==== Data ====

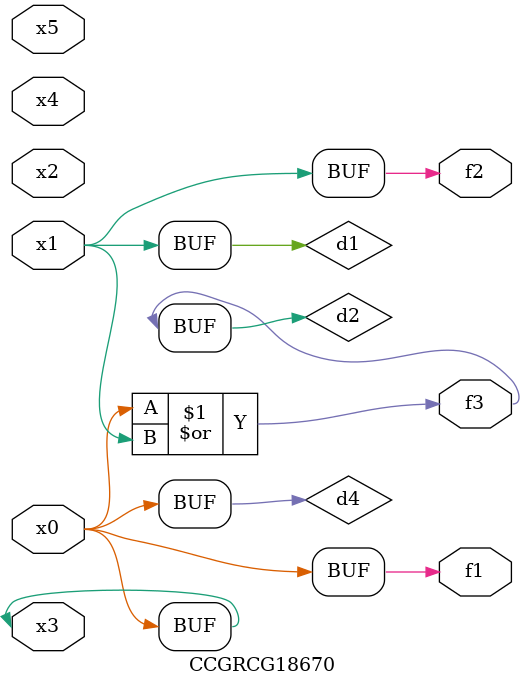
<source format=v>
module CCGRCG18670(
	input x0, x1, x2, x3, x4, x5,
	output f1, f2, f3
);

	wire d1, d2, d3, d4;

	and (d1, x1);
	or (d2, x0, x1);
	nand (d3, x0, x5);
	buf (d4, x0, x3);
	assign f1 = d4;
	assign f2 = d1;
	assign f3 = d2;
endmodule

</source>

====
==== Data ====

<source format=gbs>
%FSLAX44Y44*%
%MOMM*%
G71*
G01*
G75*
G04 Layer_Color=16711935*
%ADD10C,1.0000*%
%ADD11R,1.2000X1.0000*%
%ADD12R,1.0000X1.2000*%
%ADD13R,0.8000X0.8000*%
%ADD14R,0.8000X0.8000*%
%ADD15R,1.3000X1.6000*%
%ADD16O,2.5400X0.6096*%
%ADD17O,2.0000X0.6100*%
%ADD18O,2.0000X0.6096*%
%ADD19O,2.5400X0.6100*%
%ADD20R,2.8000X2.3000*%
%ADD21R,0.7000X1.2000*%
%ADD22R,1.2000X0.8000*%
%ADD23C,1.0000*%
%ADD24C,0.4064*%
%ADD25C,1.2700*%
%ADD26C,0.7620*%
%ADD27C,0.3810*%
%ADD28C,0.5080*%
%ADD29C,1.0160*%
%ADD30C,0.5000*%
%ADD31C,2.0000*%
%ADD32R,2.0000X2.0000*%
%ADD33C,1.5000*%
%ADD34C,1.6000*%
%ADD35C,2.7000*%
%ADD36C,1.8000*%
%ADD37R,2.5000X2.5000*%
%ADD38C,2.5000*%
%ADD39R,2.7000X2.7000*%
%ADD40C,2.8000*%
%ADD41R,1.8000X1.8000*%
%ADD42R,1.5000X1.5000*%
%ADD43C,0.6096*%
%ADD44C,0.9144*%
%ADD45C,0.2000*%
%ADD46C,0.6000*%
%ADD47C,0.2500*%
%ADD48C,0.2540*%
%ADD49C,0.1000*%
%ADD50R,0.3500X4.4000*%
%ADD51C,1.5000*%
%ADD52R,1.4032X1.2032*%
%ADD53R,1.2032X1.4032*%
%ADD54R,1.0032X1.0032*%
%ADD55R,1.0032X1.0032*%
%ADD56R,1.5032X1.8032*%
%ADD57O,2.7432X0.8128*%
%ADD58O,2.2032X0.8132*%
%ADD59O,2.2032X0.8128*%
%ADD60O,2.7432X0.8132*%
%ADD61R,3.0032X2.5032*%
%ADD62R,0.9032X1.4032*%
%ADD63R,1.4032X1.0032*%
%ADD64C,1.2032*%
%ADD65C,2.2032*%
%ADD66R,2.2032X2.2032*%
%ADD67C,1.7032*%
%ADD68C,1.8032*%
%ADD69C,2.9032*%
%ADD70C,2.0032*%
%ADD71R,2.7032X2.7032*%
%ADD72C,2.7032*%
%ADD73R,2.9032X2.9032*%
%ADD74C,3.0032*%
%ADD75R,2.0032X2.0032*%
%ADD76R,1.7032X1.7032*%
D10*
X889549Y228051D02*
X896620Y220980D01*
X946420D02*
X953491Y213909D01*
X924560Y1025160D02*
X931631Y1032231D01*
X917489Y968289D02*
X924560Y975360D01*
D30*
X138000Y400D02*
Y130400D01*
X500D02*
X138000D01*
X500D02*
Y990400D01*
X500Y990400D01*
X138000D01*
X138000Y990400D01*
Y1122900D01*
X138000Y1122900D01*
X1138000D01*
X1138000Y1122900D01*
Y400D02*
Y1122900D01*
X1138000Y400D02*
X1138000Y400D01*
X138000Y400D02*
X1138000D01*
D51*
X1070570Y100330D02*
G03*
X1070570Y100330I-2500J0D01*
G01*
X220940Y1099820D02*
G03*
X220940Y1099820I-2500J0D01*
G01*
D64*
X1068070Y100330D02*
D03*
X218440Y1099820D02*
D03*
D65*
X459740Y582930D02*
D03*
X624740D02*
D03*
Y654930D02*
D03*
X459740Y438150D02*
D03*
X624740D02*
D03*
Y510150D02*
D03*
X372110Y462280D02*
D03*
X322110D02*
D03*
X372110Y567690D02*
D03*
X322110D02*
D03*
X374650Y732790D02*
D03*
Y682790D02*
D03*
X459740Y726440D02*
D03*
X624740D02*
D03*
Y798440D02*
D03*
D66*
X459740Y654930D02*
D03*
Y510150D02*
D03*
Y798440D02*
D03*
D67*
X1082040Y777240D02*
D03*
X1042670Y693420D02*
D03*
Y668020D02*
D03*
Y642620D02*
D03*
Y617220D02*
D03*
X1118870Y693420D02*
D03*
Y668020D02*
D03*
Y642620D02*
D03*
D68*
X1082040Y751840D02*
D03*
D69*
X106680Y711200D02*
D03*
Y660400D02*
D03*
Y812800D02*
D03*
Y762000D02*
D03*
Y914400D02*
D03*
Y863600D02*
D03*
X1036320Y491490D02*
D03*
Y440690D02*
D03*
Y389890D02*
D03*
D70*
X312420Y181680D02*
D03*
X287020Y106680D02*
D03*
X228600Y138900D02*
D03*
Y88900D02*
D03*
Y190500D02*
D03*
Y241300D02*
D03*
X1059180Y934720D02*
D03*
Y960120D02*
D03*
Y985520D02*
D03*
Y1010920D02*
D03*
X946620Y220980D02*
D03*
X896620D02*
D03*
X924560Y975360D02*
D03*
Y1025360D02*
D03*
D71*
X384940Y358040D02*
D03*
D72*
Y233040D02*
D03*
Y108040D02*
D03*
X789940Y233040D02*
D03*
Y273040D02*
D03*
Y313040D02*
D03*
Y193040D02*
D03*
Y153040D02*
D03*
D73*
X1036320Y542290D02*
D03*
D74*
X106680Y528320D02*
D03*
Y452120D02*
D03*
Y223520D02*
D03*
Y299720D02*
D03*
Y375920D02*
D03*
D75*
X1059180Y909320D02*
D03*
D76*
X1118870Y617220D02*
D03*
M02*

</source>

====
==== Data ====

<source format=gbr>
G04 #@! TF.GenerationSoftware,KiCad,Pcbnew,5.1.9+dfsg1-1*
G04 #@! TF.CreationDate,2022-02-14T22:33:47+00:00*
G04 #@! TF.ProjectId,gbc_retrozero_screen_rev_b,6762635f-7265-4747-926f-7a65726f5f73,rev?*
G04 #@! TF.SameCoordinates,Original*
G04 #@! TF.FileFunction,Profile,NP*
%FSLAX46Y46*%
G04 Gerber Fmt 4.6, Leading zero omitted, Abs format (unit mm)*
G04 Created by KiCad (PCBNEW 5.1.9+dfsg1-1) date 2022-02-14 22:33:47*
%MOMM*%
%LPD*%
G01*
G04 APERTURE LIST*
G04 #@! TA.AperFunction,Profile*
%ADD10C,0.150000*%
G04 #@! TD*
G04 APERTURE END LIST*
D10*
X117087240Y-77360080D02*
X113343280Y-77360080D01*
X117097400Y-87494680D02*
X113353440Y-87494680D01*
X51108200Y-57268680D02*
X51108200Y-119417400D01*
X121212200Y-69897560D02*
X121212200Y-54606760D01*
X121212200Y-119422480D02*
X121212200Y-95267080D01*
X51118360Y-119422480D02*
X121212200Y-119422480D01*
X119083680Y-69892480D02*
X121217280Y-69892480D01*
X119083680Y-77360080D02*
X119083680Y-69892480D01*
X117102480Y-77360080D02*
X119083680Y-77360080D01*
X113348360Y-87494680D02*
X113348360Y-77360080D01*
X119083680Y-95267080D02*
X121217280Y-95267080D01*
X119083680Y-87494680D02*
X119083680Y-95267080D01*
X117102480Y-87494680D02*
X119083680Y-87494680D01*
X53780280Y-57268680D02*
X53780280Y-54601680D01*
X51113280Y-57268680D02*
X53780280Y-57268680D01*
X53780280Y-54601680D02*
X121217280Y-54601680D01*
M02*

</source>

====

Exercise> Locate the word "Profile" in the entries, and copy every line where it is found.

Your response>
G04 #@! TF.FileFunction,Profile,NP*
G04 #@! TA.AperFunction,Profile*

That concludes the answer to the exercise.